GIVEN MATERIAL:
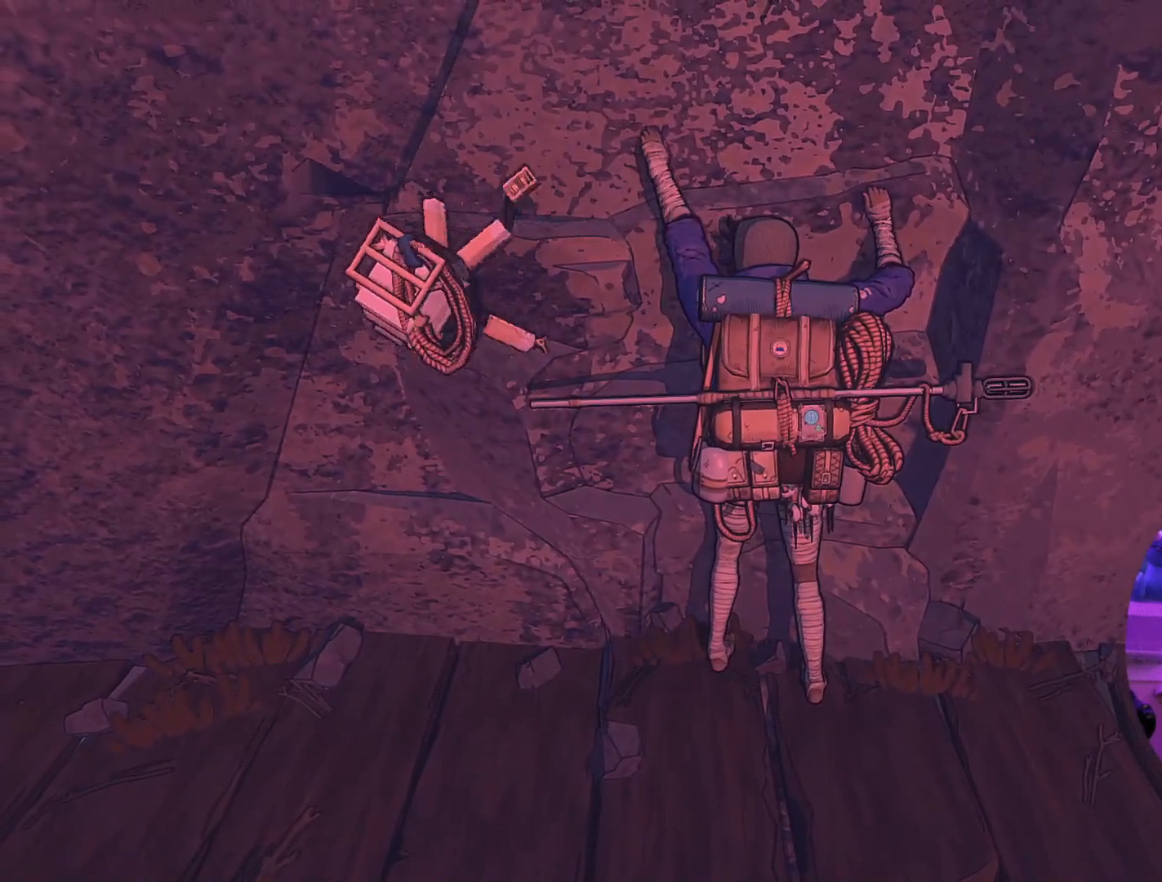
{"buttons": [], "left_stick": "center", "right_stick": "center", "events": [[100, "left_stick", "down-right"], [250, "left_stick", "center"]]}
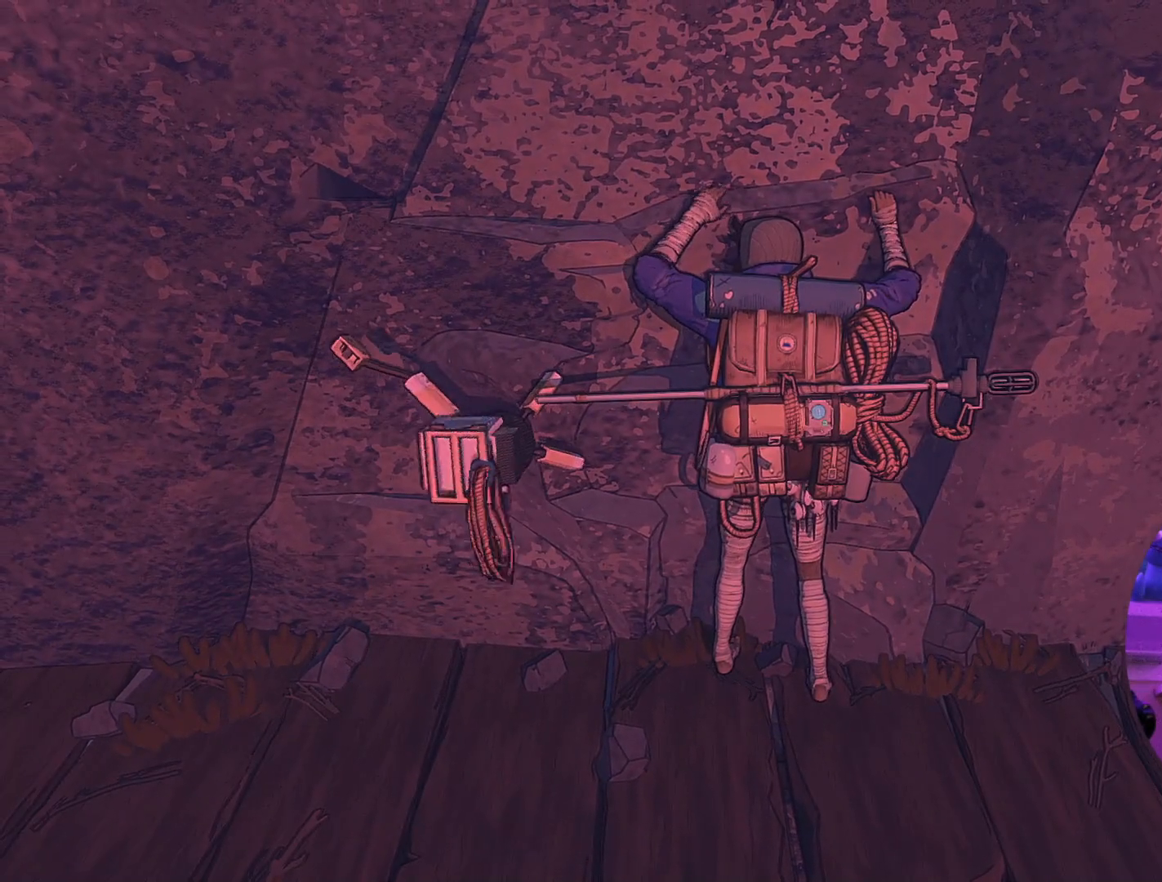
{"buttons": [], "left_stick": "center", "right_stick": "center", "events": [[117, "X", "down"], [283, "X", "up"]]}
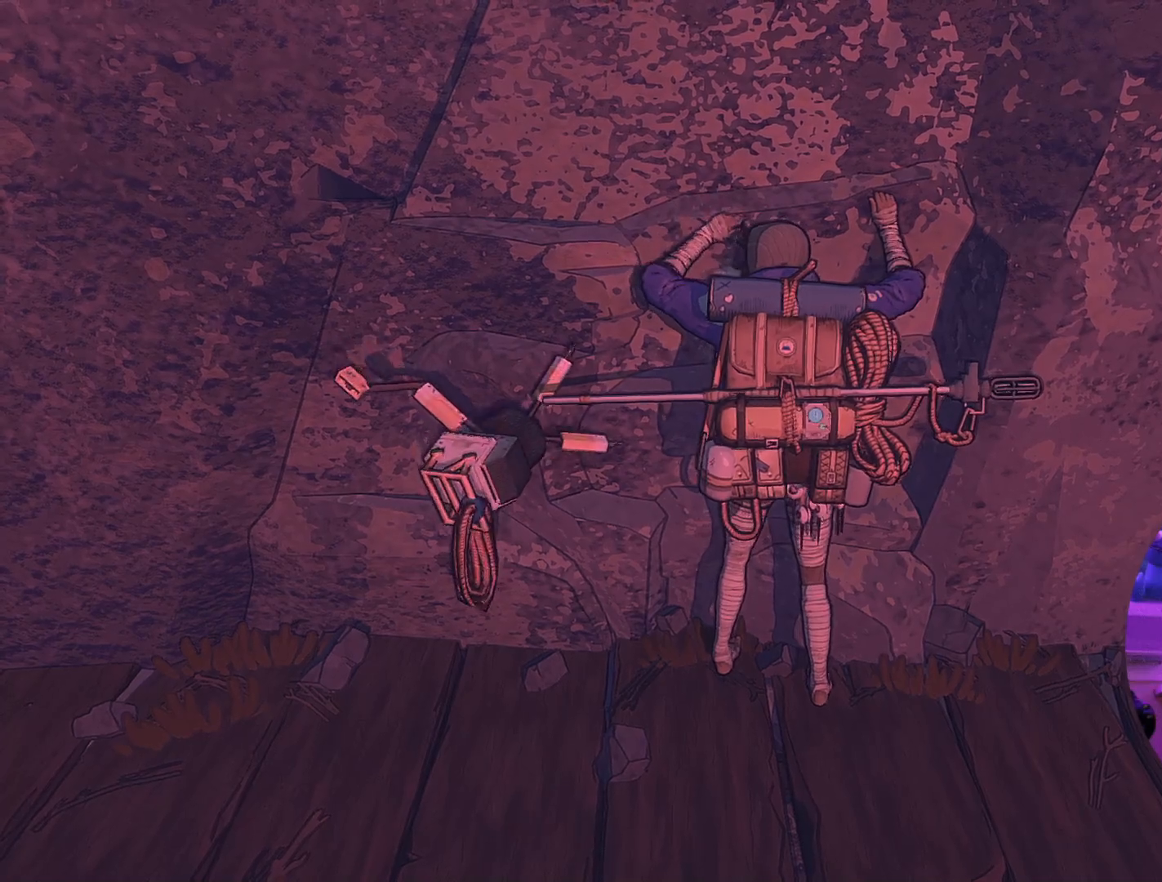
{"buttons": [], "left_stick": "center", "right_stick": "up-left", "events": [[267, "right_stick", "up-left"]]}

PROBLEM STATEMENT:
Give back the entire listing verbatim, without the pictures.

TASK RESPONSE:
{"buttons": [], "left_stick": "center", "right_stick": "center", "events": [[100, "left_stick", "down-right"], [250, "left_stick", "center"]]}
{"buttons": [], "left_stick": "center", "right_stick": "center", "events": [[117, "X", "down"], [283, "X", "up"]]}
{"buttons": [], "left_stick": "center", "right_stick": "up-left", "events": [[267, "right_stick", "up-left"]]}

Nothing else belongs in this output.